Phishing-E-Mails sind nicht die einzige Waffe im Arsenal der Angreifer. Betrugskampagnen enthalten oft mit Malware infizierte Anhänge oder Links, um ahnungslose Empfänger auszunutzen. Zu den bei diesen Angriffen häufig verwendeten Dateitypen gehören:

• Ausführbare Dateien (.exe, .run).
• Komprimierte Archive (.zip, .rar).

• Dokumente (Microsoft Word, Excel, PDF, OneNote).

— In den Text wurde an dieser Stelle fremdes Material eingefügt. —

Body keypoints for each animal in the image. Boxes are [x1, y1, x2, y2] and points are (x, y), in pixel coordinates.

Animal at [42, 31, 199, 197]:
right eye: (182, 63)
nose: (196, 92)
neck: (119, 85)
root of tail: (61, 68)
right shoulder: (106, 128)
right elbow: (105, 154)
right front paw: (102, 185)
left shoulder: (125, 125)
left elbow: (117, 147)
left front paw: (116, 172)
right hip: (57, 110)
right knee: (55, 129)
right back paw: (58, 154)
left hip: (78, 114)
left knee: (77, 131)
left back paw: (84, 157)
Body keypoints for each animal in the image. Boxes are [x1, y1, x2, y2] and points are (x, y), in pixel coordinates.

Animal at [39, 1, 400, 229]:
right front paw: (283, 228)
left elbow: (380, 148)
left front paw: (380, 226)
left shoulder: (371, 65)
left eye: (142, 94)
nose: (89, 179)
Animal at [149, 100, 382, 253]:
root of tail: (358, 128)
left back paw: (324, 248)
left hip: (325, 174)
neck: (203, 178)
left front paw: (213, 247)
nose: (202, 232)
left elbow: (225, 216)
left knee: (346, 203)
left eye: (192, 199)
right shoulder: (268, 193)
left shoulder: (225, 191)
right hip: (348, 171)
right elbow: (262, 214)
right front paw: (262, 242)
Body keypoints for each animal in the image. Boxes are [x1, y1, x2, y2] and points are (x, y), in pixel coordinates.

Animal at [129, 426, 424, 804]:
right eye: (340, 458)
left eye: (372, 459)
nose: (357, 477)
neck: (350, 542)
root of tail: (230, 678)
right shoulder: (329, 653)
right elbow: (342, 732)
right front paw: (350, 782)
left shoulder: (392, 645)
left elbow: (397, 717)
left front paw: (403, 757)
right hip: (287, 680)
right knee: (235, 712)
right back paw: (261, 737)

• Skripte (JavaScript-Dateien).

Das Öffnen einer solchen Datei kann je nach Format sofort eine schädliche Nutzlast aktivieren. Andere erfordern möglicherweise zusätzliche Schritte, wie das Aktivieren von Makros oder das Anklicken eingebetteter Elemente. Diese Interaktionen können zu Infektionen führen, die von Spyware und Keyloggern bis hin zu Ransomware oder Banking-Trojanern reichen.

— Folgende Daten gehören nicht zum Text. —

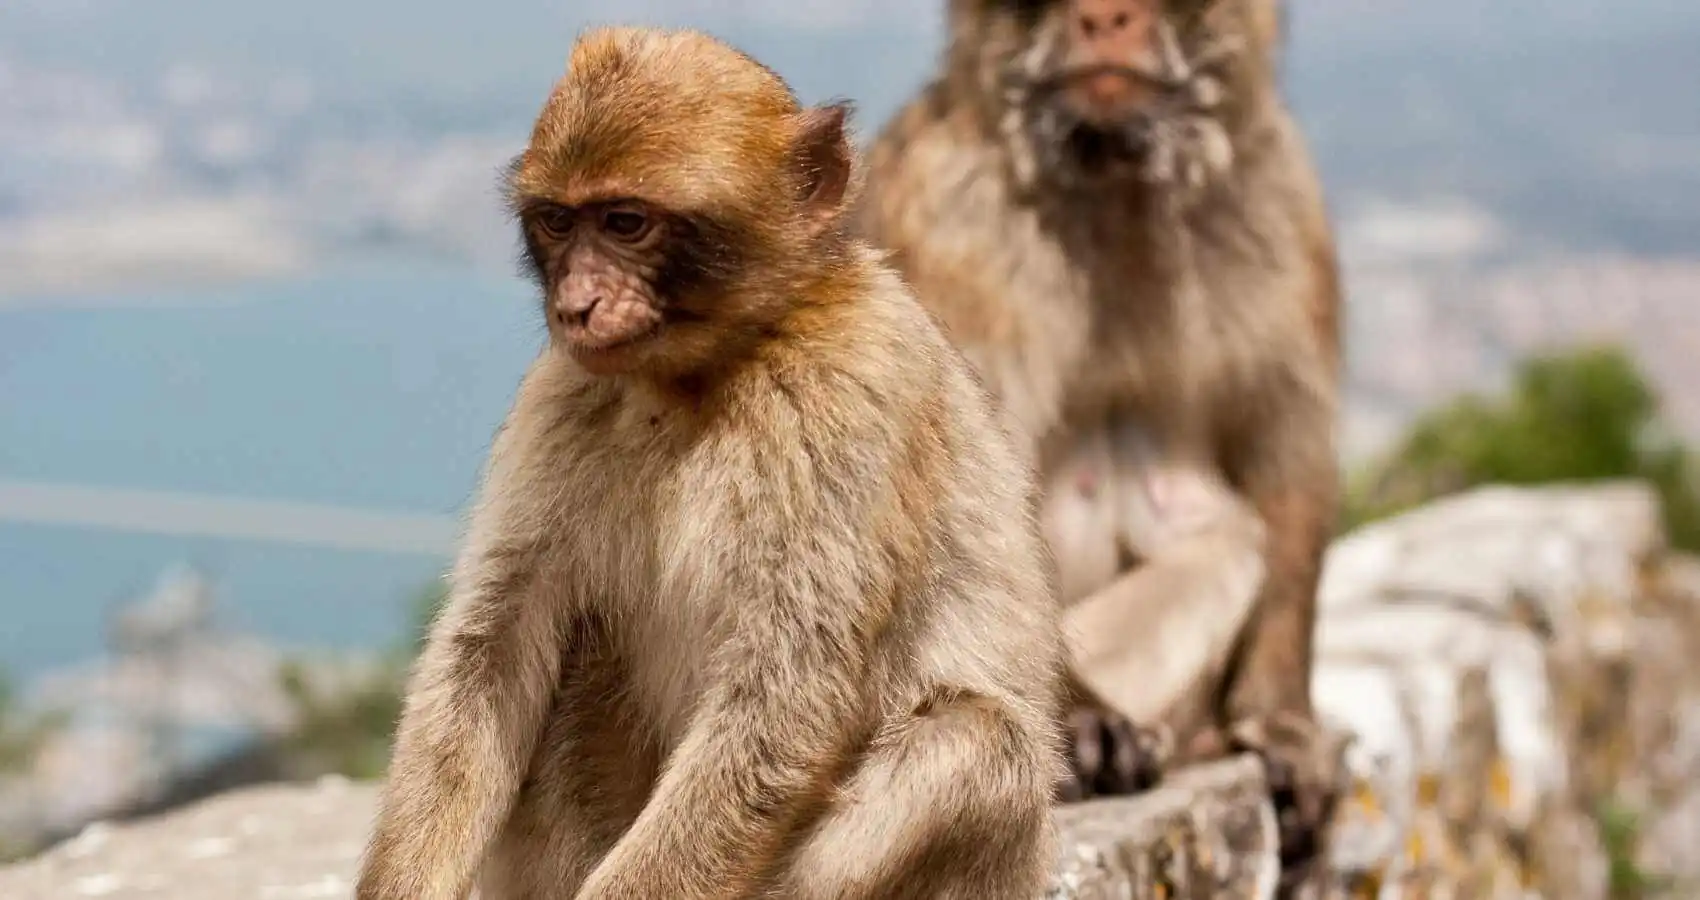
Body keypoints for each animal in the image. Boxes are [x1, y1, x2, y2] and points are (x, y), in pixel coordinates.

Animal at [353, 26, 1067, 900]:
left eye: (626, 222)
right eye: (557, 222)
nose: (576, 305)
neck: (704, 373)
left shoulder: (851, 386)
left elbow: (785, 690)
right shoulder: (562, 393)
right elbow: (493, 644)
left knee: (975, 742)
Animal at [858, 0, 1345, 891]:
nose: (1104, 14)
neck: (1115, 188)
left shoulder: (1280, 200)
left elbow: (1284, 456)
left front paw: (1282, 721)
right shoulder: (946, 224)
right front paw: (1084, 727)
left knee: (1225, 531)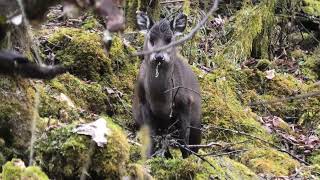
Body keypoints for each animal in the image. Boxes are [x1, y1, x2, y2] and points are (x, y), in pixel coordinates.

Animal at [133, 11, 202, 158]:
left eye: (169, 39)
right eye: (151, 39)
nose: (159, 56)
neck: (161, 101)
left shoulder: (185, 104)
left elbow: (184, 138)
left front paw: (186, 160)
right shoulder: (143, 104)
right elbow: (150, 137)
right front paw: (148, 158)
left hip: (197, 123)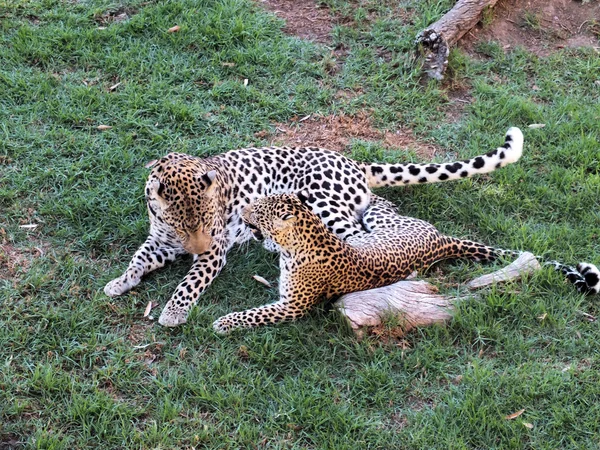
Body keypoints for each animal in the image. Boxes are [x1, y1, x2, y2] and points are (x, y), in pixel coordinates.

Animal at [104, 126, 524, 326]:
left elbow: (190, 282)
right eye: (180, 224)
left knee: (366, 245)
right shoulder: (160, 240)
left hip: (326, 207)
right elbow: (138, 259)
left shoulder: (214, 249)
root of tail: (353, 162)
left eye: (208, 221)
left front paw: (173, 313)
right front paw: (119, 282)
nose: (195, 247)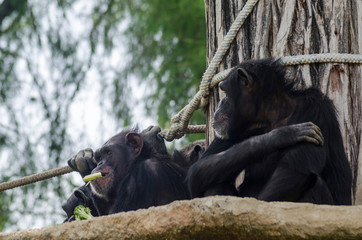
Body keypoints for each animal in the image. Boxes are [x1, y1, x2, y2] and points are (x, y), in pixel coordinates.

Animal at [188, 57, 352, 204]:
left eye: (226, 93)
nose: (221, 102)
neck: (273, 112)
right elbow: (199, 168)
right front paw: (283, 135)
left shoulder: (314, 107)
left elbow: (297, 168)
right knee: (213, 182)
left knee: (312, 179)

Sicherheit: Best Practices für E-Mail-Sicherheit

Angesichts der Raffinesse dieser Phishing-Betrügereien ist ein sorgfältiger Umgang mit E-Mails unerlässlich. Benutzer sollten bei unerwarteten oder verdächtigen Nachrichten besonders vorsichtig sein, selbst wenn sie scheinbar von bekannten Kontakten stammen. Hier sind die wichtigsten Vorsichtsmaßnahmen:

• Überprüfen Sie immer E-Mail-Absender und Domänennamen, bevor Sie auf Links klicken oder Anhänge öffnen.
• Vermeiden Sie die Interaktion mit dringenden Anfragen oder Panikmache, bei denen Sie nach Logins oder persönlichen Daten gefragt werden.
• Aktivieren Sie keine Makros und interagieren Sie nicht mit eingebetteten Dateien, es sei denn, Sie sind sich der Quelle sicher.
• Verwenden Sie die Multi-Faktor-Authentifizierung (MFA), um den Zugriff auf Ihre Konten zu schützen.
• Halten Sie die Sicherheitssoftware auf dem neuesten Stand und führen Sie regelmäßige Scans durch.

Abschließende Gedanken

Der Betrug mit E-Mail-Kontingentbenachrichtigungen zeigt, wie weit Cyberkriminelle gehen, um Informationen zu stehlen und digitale Identitäten auszunutzen. Auch wenn die Nachrichten dringend und glaubwürdig erscheinen, sollten Sie bedenken, dass seriöse Dienstanbieter niemals per E-Mail nach Ihren Anmeldedaten fragen. Diese Taktiken zu erkennen und vorsichtig zu reagieren, ist Ihre beste Verteidigung gegen Phishing und Identitätsdiebstahl.